** Opening Document segment block **
# Some pics of some of my models



## mr-replica (Sep 25, 2011)

Hi, these are some of my models.


----------



## -Hemi- (May 5, 2014)

NICE! I love the construction equipment, where'd you find those!? I also like that trailer ya got hitched to the (what looks to be) a Chevy pick-up!


----------



## mr-replica (Sep 25, 2011)

-Hemi- said:


> NICE! I love the construction equipment, where'd you find those!? I also like that trailer ya got hitched to the (what looks to be) a Chevy pick-up!


Thanks , that's a Galaxie trailer hooked to a Chevy C3500, MPC. The construction models were stock Ertl kits from the 1980's. This is just a partial amount of my model collection, I have been building models for over 50 years. I have three rooms devoted to models and diecast. I need to get a good digital camera to take pictures of the 1/24th/1/25th town I made. 

Those pics are scanned from photos, and do not include models I have made in the last 20 years. My problem is that I have over extended my resources, and lack the money to buy a digital camera and a better PC. I've spent every penny on model kits. I have about 100 unbuilt model kits still in boxes waiting to be built, but arthritis hinders me a bit now. 

I used to be able to build models on an assembly line, in my basement I have a painting booth I made from scrap lumber and used a bathroom vent to exhaust paint mist. I'd spray as many as 10 a day, let dry while building the chassis and interiors.


----------



## mr-replica (Sep 25, 2011)

I forgot to add, for that Galaxie trailer, it looks much better in person than this photo shows. For the windows, I used Dollar Tree hobby sticks and for the clear windows, clear plastic from diecast boxes I discarded. The curtains are from old Montgomery Wards catalogs. The paint is inexpensive Krylon, then coated with Testors gloscote. It took me a week to make it.


----------



## -Hemi- (May 5, 2014)

-WOW!

I love that trailer on the C3500....thats an AWESOME kit man!


----------
** Closing Document segment block **
**Assigned task A**
Set out the entries as a JSON list of strings, one string per line, from the start of the entries through the line that contains "right hip: (519, 407, -3)", both included. Skip blank lines and leave the pictures out.
** Opening Record set block **
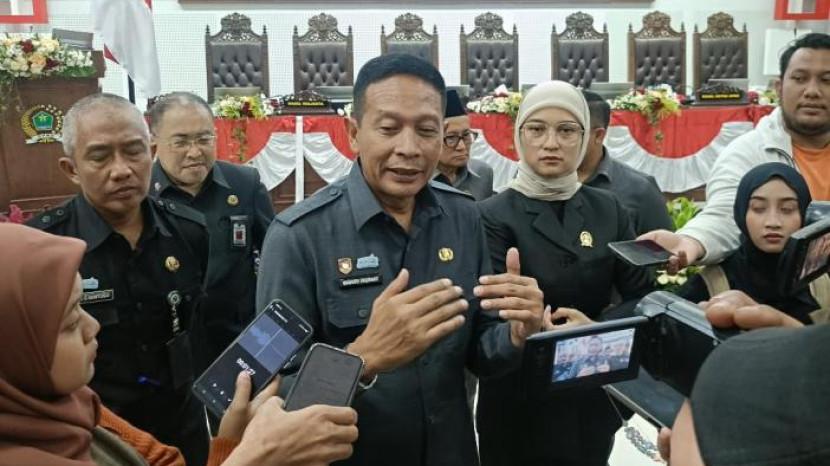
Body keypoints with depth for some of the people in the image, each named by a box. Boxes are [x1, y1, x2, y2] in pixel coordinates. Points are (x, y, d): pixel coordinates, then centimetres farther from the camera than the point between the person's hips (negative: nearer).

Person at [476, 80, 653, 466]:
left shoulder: (608, 209, 1)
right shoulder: (493, 215, -11)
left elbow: (642, 298, 2)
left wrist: (595, 328, -17)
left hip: (593, 403, 4)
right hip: (519, 407, -3)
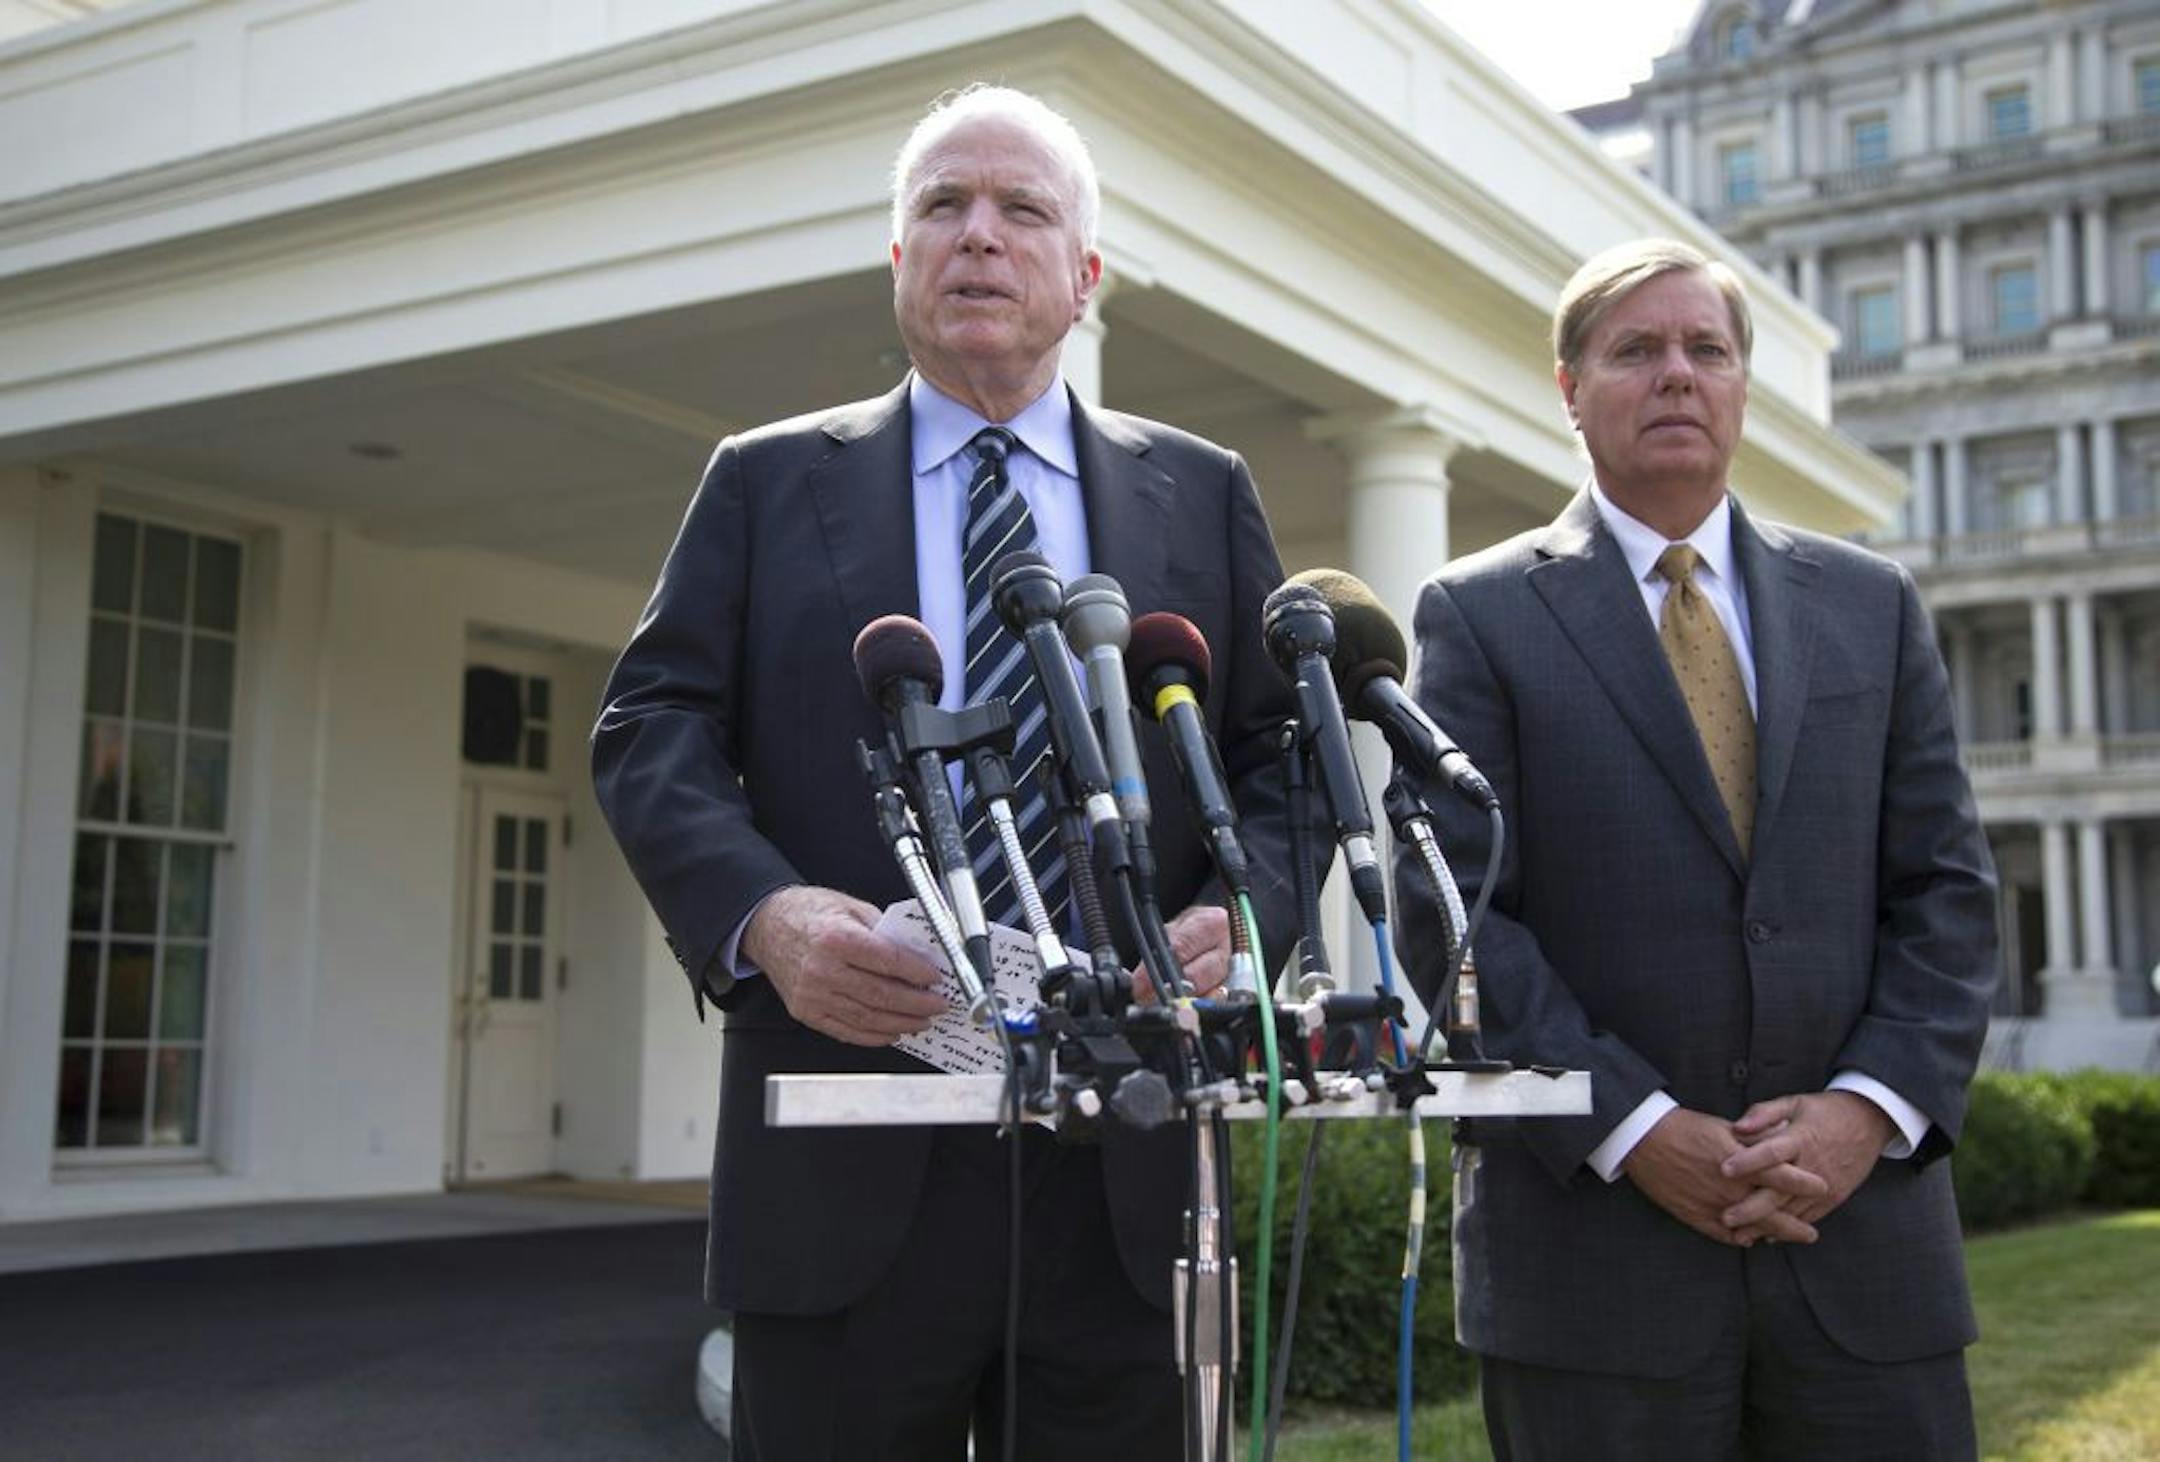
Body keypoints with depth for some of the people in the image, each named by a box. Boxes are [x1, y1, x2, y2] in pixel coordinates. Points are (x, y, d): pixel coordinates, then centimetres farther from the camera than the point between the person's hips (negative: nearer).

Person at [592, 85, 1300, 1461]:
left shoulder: (1204, 494, 14)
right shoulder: (765, 483, 11)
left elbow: (1284, 753, 11)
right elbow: (650, 731, 4)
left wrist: (1237, 914, -10)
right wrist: (762, 913, -15)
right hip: (845, 1161, -1)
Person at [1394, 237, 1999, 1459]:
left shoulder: (1874, 606, 12)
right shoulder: (1480, 615, 2)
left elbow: (1949, 887, 8)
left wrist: (1871, 1104, -7)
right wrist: (1633, 1128, -13)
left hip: (1865, 1220, 3)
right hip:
** Closing Record set block **
**Assigned task B**
According to the forum thread, what were the curtains in the Galaxie trailer made from?

**Problem solution A**
[
  "Body keypoints with depth for some of the people in the image, each named by a box. Boxes are [x1, y1, x2, y2] in pixel coordinates. Points are (x, y, d): pixel coordinates, then centimetres farther from the camera than the point between the person's hips (negative: nearer).",
  "Person at [476, 80, 653, 466]:",
  "left shoulder: (608, 209, 1)",
  "right shoulder: (493, 215, -11)",
  "left elbow: (642, 298, 2)",
  "left wrist: (595, 328, -17)",
  "left hip: (593, 403, 4)",
  "right hip: (519, 407, -3)"
]

**Problem solution B**
Old Montgomery Wards catalogs.